Grab the starter code:
$ cp -r /thayerfs/courses/22fall/cosc050/workspace/activities/day17/webpage .
$ cd webpage/
fetchweb.c is the skeleton code we will work on. Our task is to fill in the to-dos and finish the program.
To compile the code, first generate the libcs50.a library under libcs50/, then use the library to generate the executable:
$ cd libcs50/
$ make
cp libcs50-given.a libcs50.a
$ cd ..
$ mygcc -o fetchweb fetchweb.c libcs50/libcs50.a
Your program should take the following command line arguments (see usage example below):
- arg1: seedURL
- arg2: file to save html of page at seedURL
Use the following pseudo code:
1. get a new pointer to a webpage_t struct using webpage_new() passing in:
- url from the command line
- depth = 0
- html = NULL (you will fill this in when you fetch the page next)
2. fetch the web page using webpage_fetch(), passing the new pointer to the webpage_t struct from the previous step
- Note: webpage_fetch fills a webpage_t struct with the html from the page
3. If the fetch succeeded, save the page with webpage_save that you write, passing in:
- newly filled webpage_t struct
- filename to store results (arg 2 from the command line)

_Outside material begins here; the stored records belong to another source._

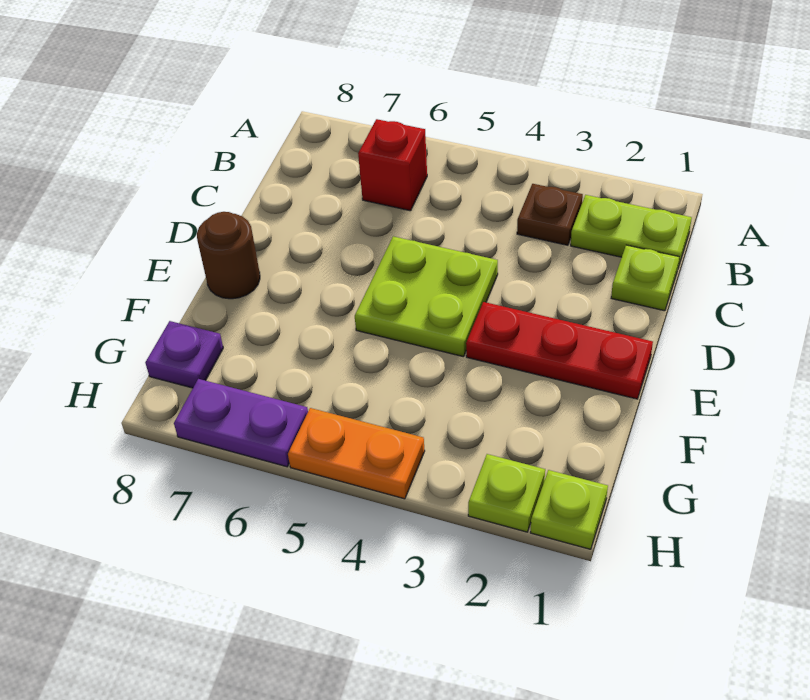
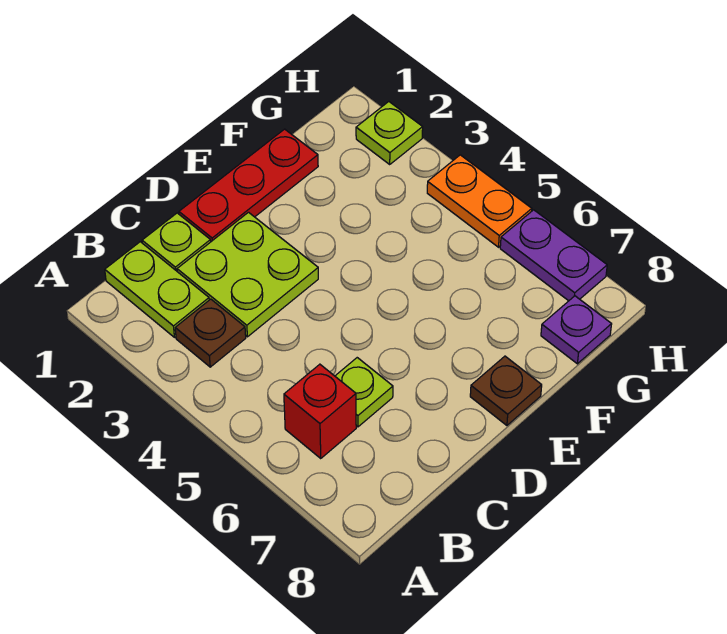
lime 2x2 plate [355,236,498,357] -> lime 2x2 plate moved to [177,212,318,337]
red 1x3 plate [466,302,653,399] -> red 1x3 plate turned to [179,129,318,241]
brown 1x1 round brick [197,212,260,299] -> brown 1x1 plate [470,356,542,425]
lime 1x1 plate [531,470,608,549] -> lime 1x1 plate moved to [335,358,393,427]

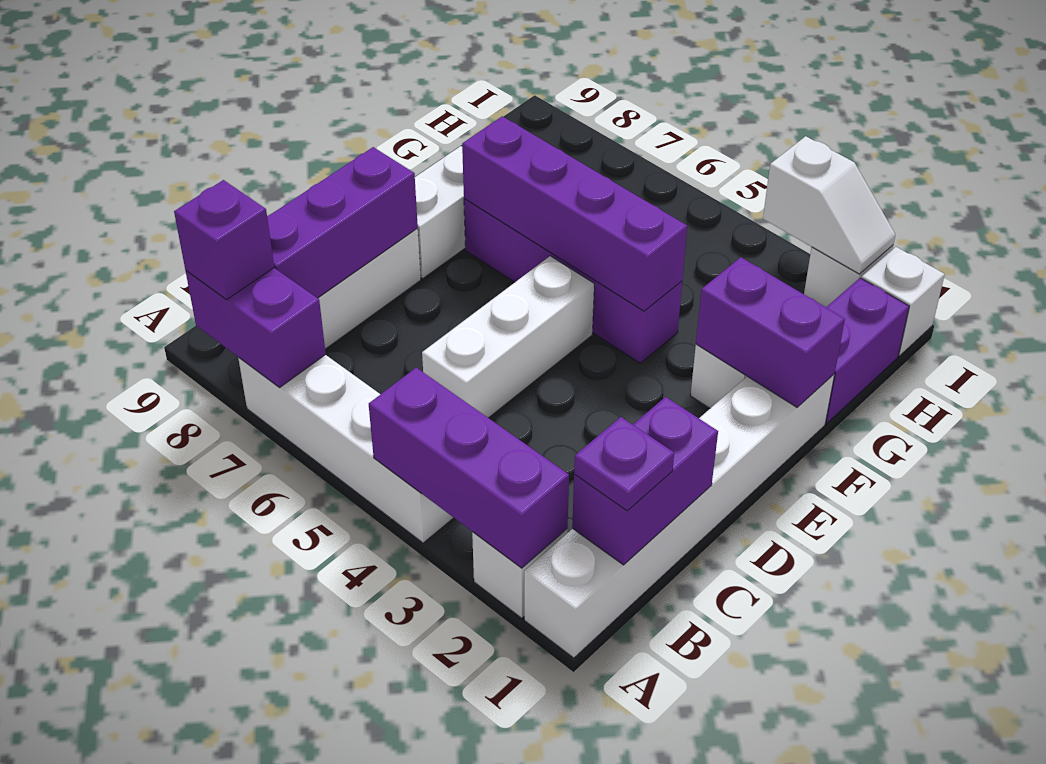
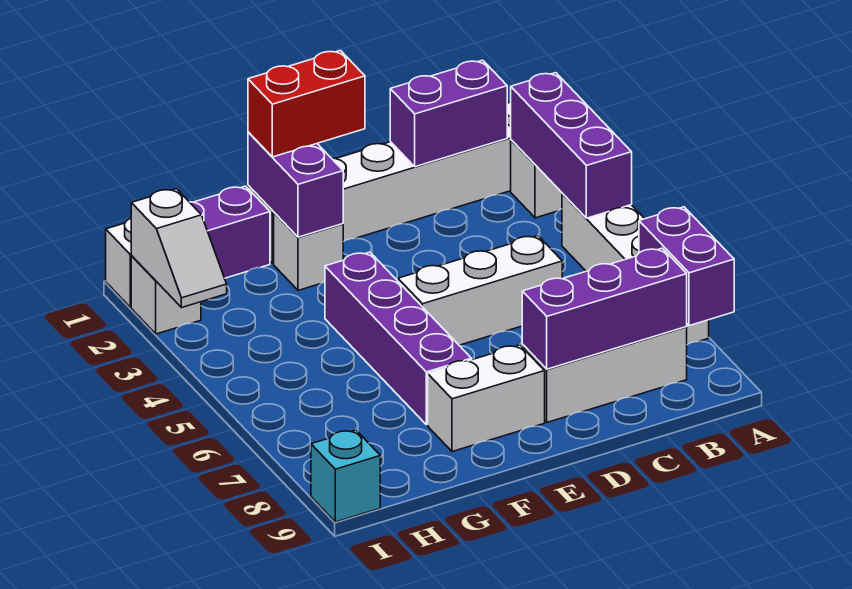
purple 1x1 brick [174,180,274,300] -> none
purple 1x1 plate [574,417,674,511] -> none
none -> red 1x2 brick [248,51,365,157]
purple 1x4 brick [462,116,687,311] -> none
white 1x2 slope [763,136,895,274] -> white 1x2 slope turned to [131,189,227,308]
none -> cyan 1x1 brick [311,430,380,522]

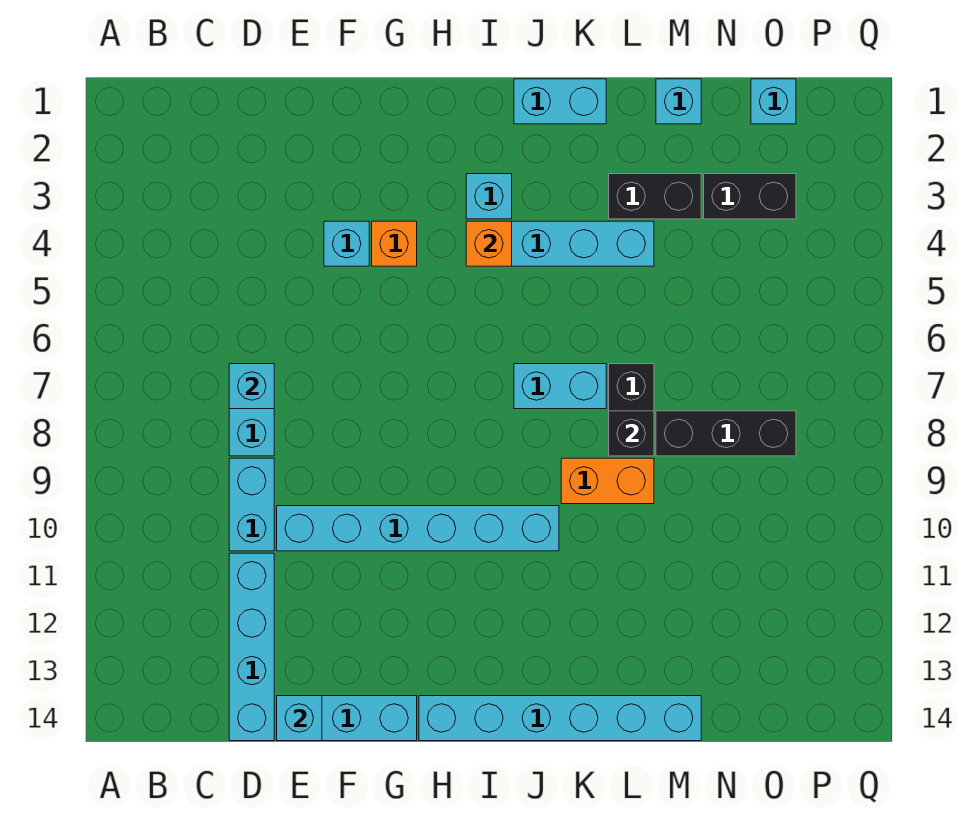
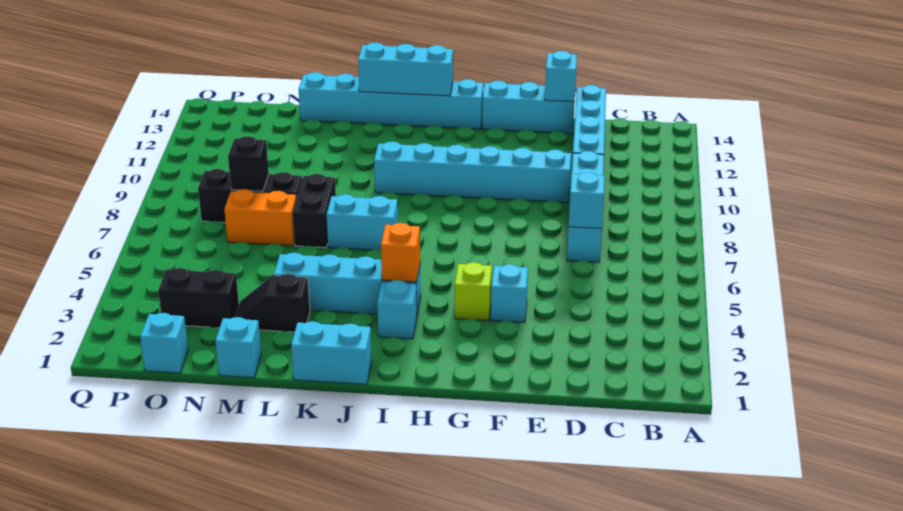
orange 1x1 brick [372,221,417,266] -> lime 1x1 brick [455,262,492,320]
none -> cyan 1x3 brick [358,43,453,96]
orange 1x2 brick [561,458,654,504] -> orange 1x2 brick moved to [224,189,296,246]
black 1x2 brick [609,174,701,219] -> black 1x2 slope [235,274,310,332]
black 1x1 brick [609,411,654,456] -> black 1x1 brick moved to [228,136,269,191]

The webpage_save() function should open a file with the name of the second parameter and write the page's URL on the first line and the HTML on the second line
4. print error to stderr if fetch or save fails
5. free webpage_t struct with webpage_delete
Note: webpage_XXX functions except webpage_save
(you write this function in fetchweb.c) are in libcs50/webpage.h and are described in the page on webpage module.
Usage
An example usage of the program (make sure to use our test Internet at http://cs50tse.cs.dartmouth.edu/tse/):
$ ./fetchweb http://cs50tse.cs.dartmouth.edu/tse/letters/index.html letter
The first crawls the letters index page and saves the URL and HTML to a file named letter
.
Note: if you are using VS Code, you may need to refresh to see the newly created file (letter in the example above).
Work in groups to finish the program. Use gdb and valgrind for debugging if necessary.